I use a tag tree Taken by/{photographer}/{camera model}
so that I can search by photographer or by which camera they used. This is set by the --takenby
option. The {camera model}
is of course useful in later correcting the {photographer}
part.
I also use a tag tree Places/{continent}/{country}/...
which can be used to geocode with the --geocode
option (only photos with no existing GPS coordinates). A Google Maps API key is required and can either be set as API_KEY in the script or with the --apikey
option.
I like my photos stored under a folder yyyy/mm/dd
reflecting the date taken and this is done by the --moveimage
option. If moving would collide with another file name the new name is modified to make it unique by adding _{number}
just before the extention. However date metadata is sometimes missing or wrong for old cameras and scanned images, so images placed in a folder with yyyy-mm-dd
somewhere in the path can have the metadata set to this date using the --datepath
option (only if not already set or certain other conditions are met).
Digikam's import can create date based folders as above (set Date format: Custom
yyyy/MM/dd
), however I find it putting some images in the folder for the following day and have yet to track down the cause.
Scanned images can have the digitized date metadata set from the file creation date using the --scanned
option, which also sets {camera model}
mentioned above to scanned
.
The --movevideo
option moves videos using a date parsed from the existing file path, because the GExiv2 metadata library used by this script cannot handle video metadata.
If image metadata is changed, your photo manager needs to resync its metadata from the image files.
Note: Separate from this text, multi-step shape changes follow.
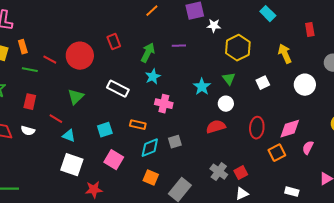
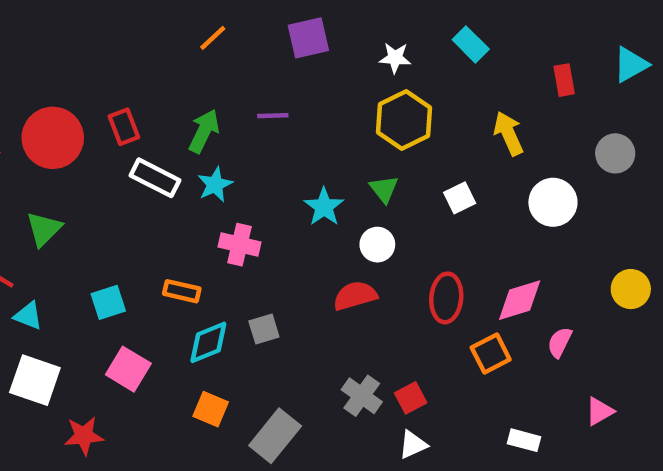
white star: (214, 26) -> (395, 58), moved
red rectangle: (114, 42) -> (124, 127), moved
white rectangle: (118, 89) -> (155, 178), moved

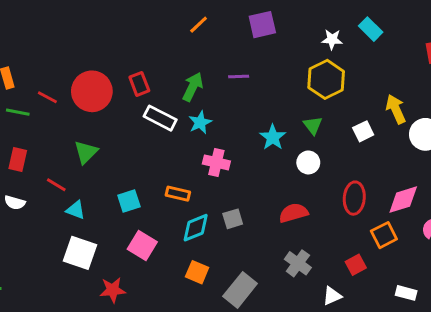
white star: (395, 58) -> (332, 39), moved
yellow arrow: (508, 133) -> (396, 109), moved
red semicircle: (355, 296) -> (293, 213), moved
red square: (411, 398) -> (356, 265), moved

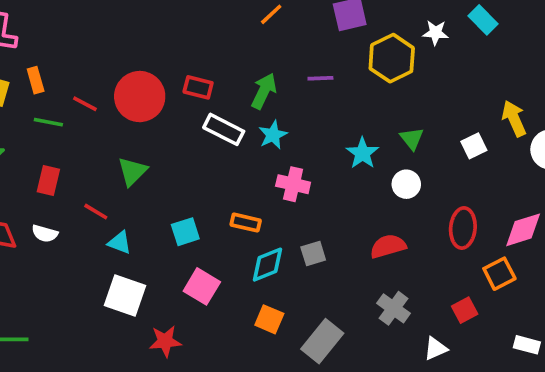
yellow hexagon: (326, 79) -> (392, 58), moved
red rectangle: (139, 84) -> (198, 87), turned -55

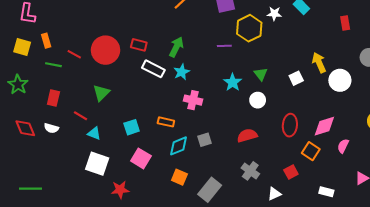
purple line: (320, 78) -> (224, 46), moved
orange square: (499, 274) -> (311, 151), turned -30

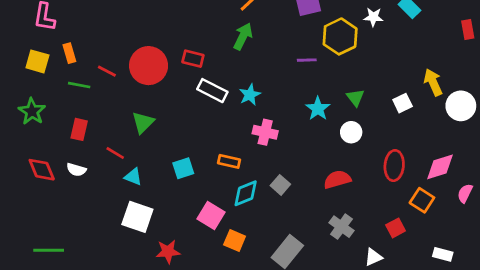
green arrow: (176, 47) -> (243, 36), moved
gray square: (204, 140) -> (280, 185), turned -32
pink square: (141, 158) -> (211, 215), moved
orange square: (179, 177) -> (235, 240), moved

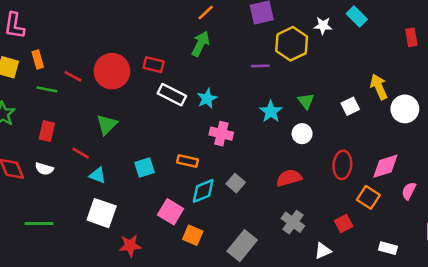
green line: (49, 250) -> (39, 223), moved

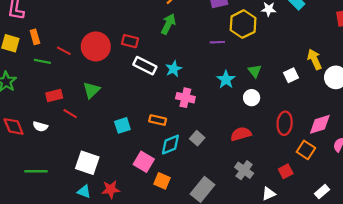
red rectangle: (47, 131) -> (54, 96), moved, turned 63
cyan triangle: (98, 175) -> (84, 192), moved
white rectangle: (388, 248) -> (322, 192), turned -56

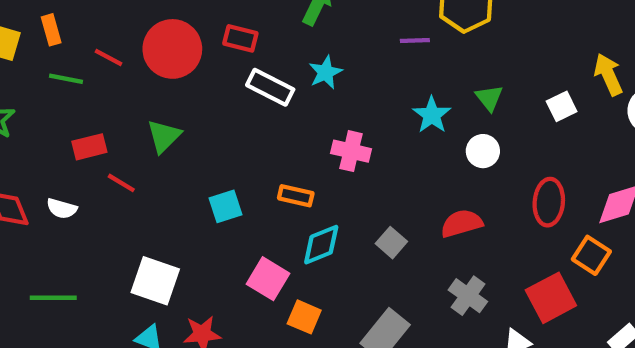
cyan star: (174, 69) -> (325, 72), moved
gray square: (197, 138) -> (391, 243), moved
red square: (286, 171) -> (551, 298), size x1.6

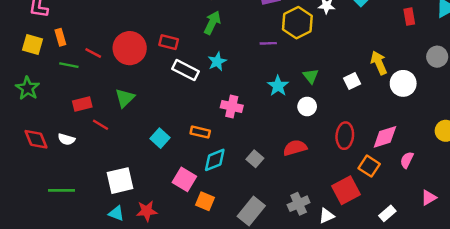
cyan square: (226, 206) -> (160, 138), turned -30
white square: (155, 281) -> (120, 181), turned -32
gray cross: (468, 296) -> (299, 204), moved, turned 30

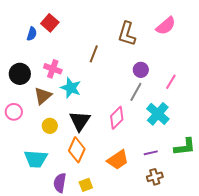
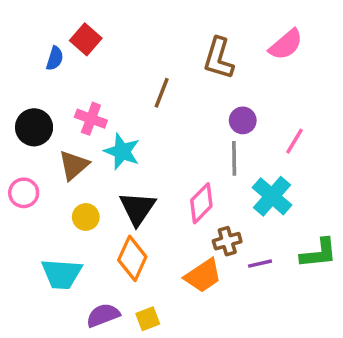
gray line: (136, 92) -> (234, 158), turned -30
brown cross: (155, 177) -> (227, 241), moved
purple semicircle: (60, 183) -> (103, 315), turned 60

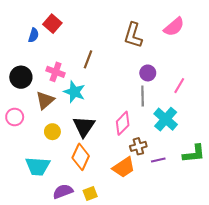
brown line: (162, 93) -> (88, 59), moved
DigiKam does this automatically on startup.
imageBorderCaption.py
Adds a border and caption to an image.
There are lots of articles on how to use rsync for incremental backups. backup.sh
is my version.
functions.sh
contains some utility functions.
imageShrink.sh
scales down the number of pixels, greatly reducing file size.
scanShrink.sh
greatly reduces the size of a PDF file produced by Epson's Image Scan for Linux
which stores PNG images for each page in the PDF. The page images are extracted, shrunk as above and converted to JPG, then used to create a much smaller PDF file. For ADF duplux documents Image Scan for Linux
stores even pages up-side-down with metadata to say it should be flipped. The above processing appears to ignore this metadata, so with -duplex
the script flips these images.
compressAvi.sh
re-encodes AVI video files to make them smaller (unlikely to still be useful).